There are some candidates in the crowded field with pronouncements of a difficult nature, many of whom seem to stand a better chance at gaining the nomination than Messrs. Hickenlooper and Bennett. For instance, it’s Betto, not Bay-to like I thought when I first read it. Buttigieg is much, much harder: you have to take a run from the first vowel, which is “oo” rather than “uh,” and I’m still not sure I’ve been given a clear pronunciation: I’ve seen Boot-edge-edge or Boo-ti-judge. But this is not the name giving me the most fits.

No, that honor belongs to Senator Harris of California, who, despite her non-white, non-male status seems to be the odds-on-favorite at the Washington Post. I even heard her say her first name last night, and yet I still feel adrift: is it KAM-e-la? Like Pamela? Kahm-a-la? Kuh-MAH-lah?

I guess I don’t have to get too worked up over anyone’s pronouncement yet, since since early primaries are still a human pregnancy away. And, since white men are still tumbling into the fray at the rate of one or two a week, we don’t even know how many choices there will be.

But I’m kind of with Christine Emba, a columnist for the Post who suggested many of these candidates could serve their agenda better in places other than the presidency: Senator Bennett ought to stay put and save himself the expense and footnote of historical embarrassment of a failed run for president. He already has a job where he can attempt to effect change.
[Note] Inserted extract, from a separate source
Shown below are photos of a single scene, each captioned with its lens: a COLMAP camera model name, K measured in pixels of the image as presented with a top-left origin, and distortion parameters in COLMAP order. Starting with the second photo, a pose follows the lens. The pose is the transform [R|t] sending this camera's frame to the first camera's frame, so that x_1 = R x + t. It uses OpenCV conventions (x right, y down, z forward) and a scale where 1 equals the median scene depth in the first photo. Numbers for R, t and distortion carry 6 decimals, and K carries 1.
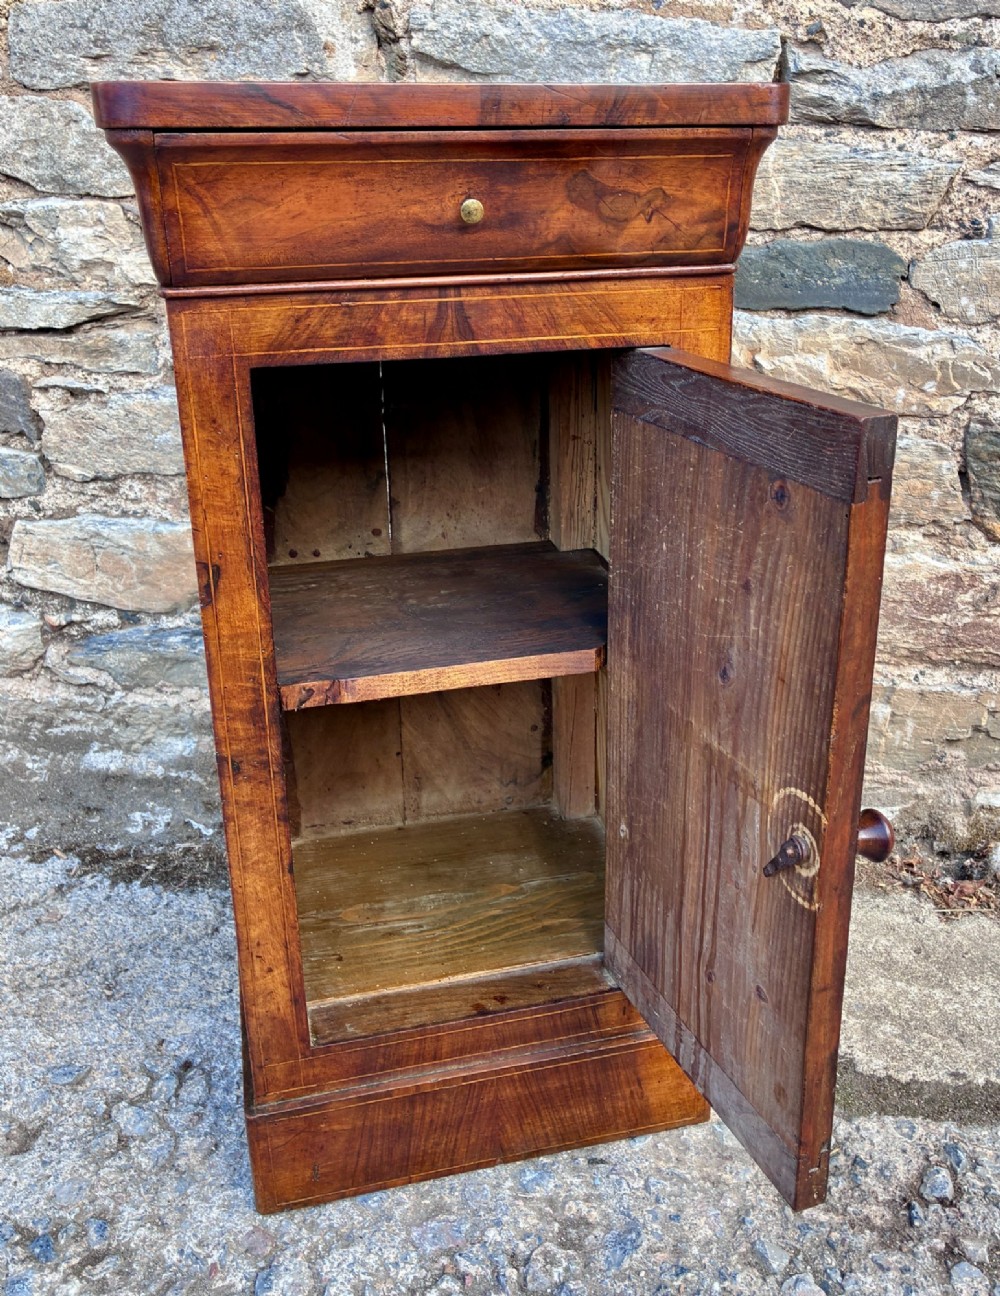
lens RADIAL K [[1232.1, 0, 544.7], [0, 1232.1, 601.0], [0, 0, 1]] dist [0.018250, 0.000000]
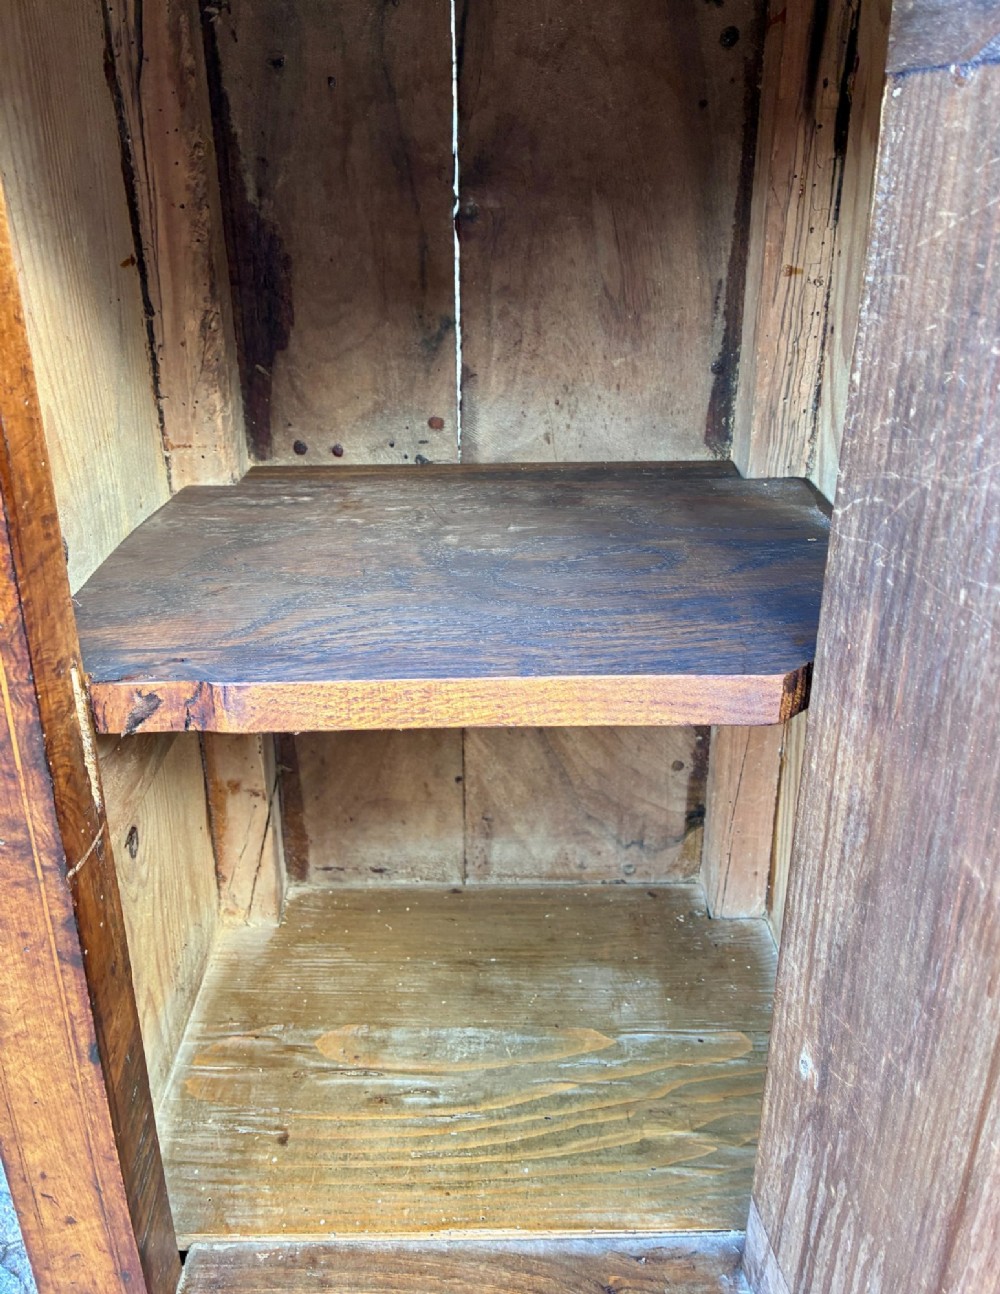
lens RADIAL K [[1095.0, 0, 491.1], [0, 1095.0, 597.1], [0, 0, 1]] dist [0.015969, -0.015561]
pose [[0.966974, 0.099905, -0.234479, 0.023913], [-0.092068, 0.994773, 0.044163, 0.002672], [0.237666, -0.021117, 0.971117, 0.490082]]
It’s a little tougher for Hickenlooper, having exhausted many prominent positions in the state. But current money feels Cory Gardner is vulnerable in his re-run for the U.S. Senate next year. We here in Colorado seem like we value quirky — at least in the form of the many-times-elected Hickenlooper — so he might stand a better chance of some win if all his voters hail from Colorado. Although I don’t know about that self-told Deep Throat story.

The advice for both men is the same: no matter how you pronounce it, you ought to rather be in Colorado.

3 thoughts on “Pronouncements

  1. Some of the names are easy to pronounce bur hard to spell. Like “Bennet” who defies common sense and only has one t at the end.